Robert Plant & Alison Krauss, “Please Read the Letter”

A remake of the Robert Plant/Jimmy Page collaboration from 1998’s Walking Into Clarksdale, “Please Read the Letter” is a gothic wonder.  The sense of urgency builds throughout this tale of romantic dissolution, with Plant yelping in pain as the final chorus comes to a traumatic close.  Producer T-Bone Burnett provides sparse production, and Krauss’ aching harmony delivers beautifully on this stunning dirge. – BB


Randy Houser, “Anything Goes”

Co-writing the divisive “Honky Tonk Badonkadonk” was a career blessing for Randy Houser.  He deservedly rode that bit of fame to create his first solo album, named after the stunning first single. Houser inhabits the role of a barfly barely hanging on after a bad breakup.  He flirts with a pretty blonde, drinks from a cool bottle, indulging in this bad behavior because “anything goes when everything’s gone.” The slippery piano slides across the melody, the lyric shows sharp detail, and best of all, Houser’s desperate drawl echoes his unbearable pain. – BB


  1. Whew, that final verse of “Already Gone” is equally haunting for me too, one of my favorites for a while now.

    This list is shaping up nicely! I’ve been starting my own lust, and I’m worried it will be too much like this one, albeit mine is more mainstream.

  2. I’m lovin how good this list is turning out! Great to see Sugarland, Miranda, and Carrie in the top 20. Those were probably a few of my favorite singles of the year. Can’t wait to see the final ten!

  3. Love the Sugarland, Carrie, and Krauss/Plant tunes.
    All three are songs that really make me listen to the storyteller, wanting to hear what happens next.
    This is the kind of music that lasts… for me.

  4. Marc, I consider Keith to be more country than some of the other popular acts these days so he gets a pass in my book. That, and he has a good voice and is quite talented in the areas of songwriting and instrumentation, IMO.

    Overall I think this list is getting better and better. I’m interested to see what the rest of the list will look like!

  5. Gail, Keith will be on the Opry December 27th, and it’s definitely a performance I’m looking forward too. Though it’s rare that he makes Opry appearences, lately they have been more frequent than in recent years. It just shows you the kind of respect he has for country, as well as his undying love for the genre. I respect him, and other format superstars such as Carrie Underwood, who take the time to appear on the program whereas other big names don’t.

  6. I would not be surprised to see Keith Urban get an invite to become a member of The Opry.
    They are really on a tear to bring in “younger” acts and he certainly brings alot to the genre and Nashville.
    Just saying….

    Back on topic: That’s not necessarily one of my fave Keith tunes but glad to see him represented.

    Randy Houser sounds like Ronnie Dunn. (IMHO)
    I do like his music and am thinking Ronnie may have waited too long to put out that solo work.

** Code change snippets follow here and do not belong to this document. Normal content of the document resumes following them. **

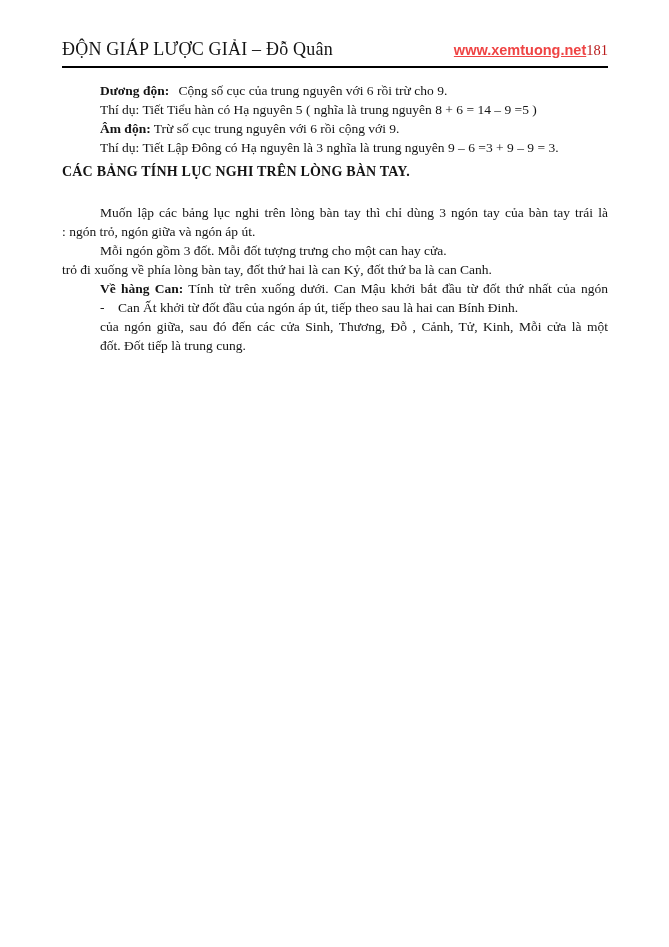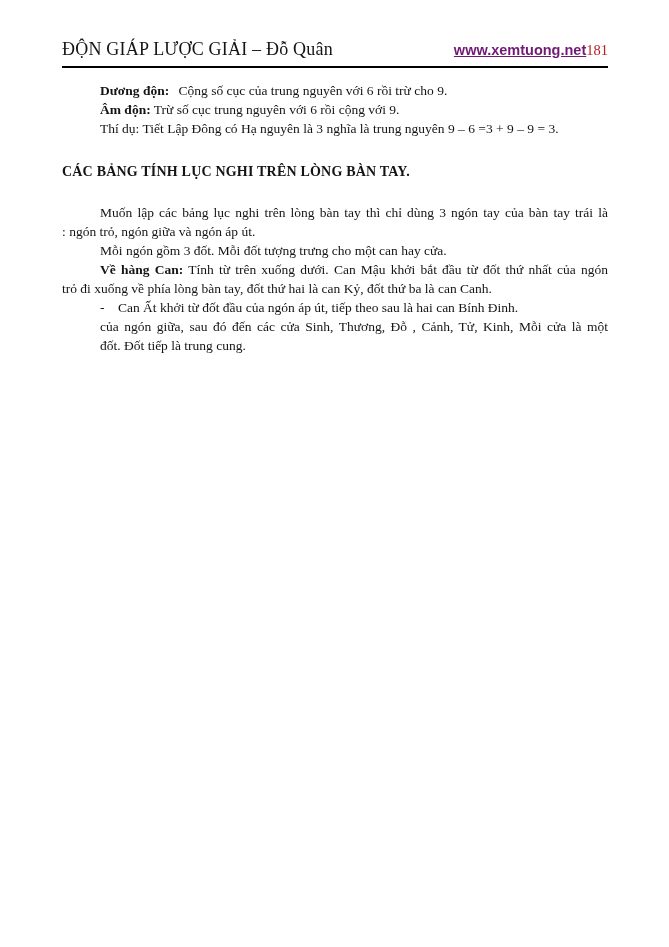--- a/index.html
+++ b/index.html
@@ -47,7 +47,7 @@
   <div class="header">
     <span class="doc-title">ĐỘN GIÁP LƯỢC GIẢI – Đỗ Quân</span>
     <span class="header-right">
-      <a class="site-link" style="color: #701a75;">www.xemtuong.net</a>
+      <a class="site-link" style="color: #ef4444;">www.xemtuong.net</a>
         <span class="page-num">181</span>
     </span>
   </div>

  7. Matt, I can’t speak for anyone, but I really don’t think Chris was trying to make any sort of comment on your list. I think he was just making a comment about mainstream country as a whole (that being that much of it is bad).

  8. Although I wasn’t crazy over Urban’s tune, I thought it was extremely well done: catchy and full of exciting energy. I have similar feelings for Reba’s duet, that even thought I wasn’t in love with it, the attention to detail and powerful vocals helped it soar.

    I’m glad to see “Just a Dream” on the list, though I would have marked it slightly higher up.

    I have a guess as to what #1 will be, I wonder if it will turn out correct.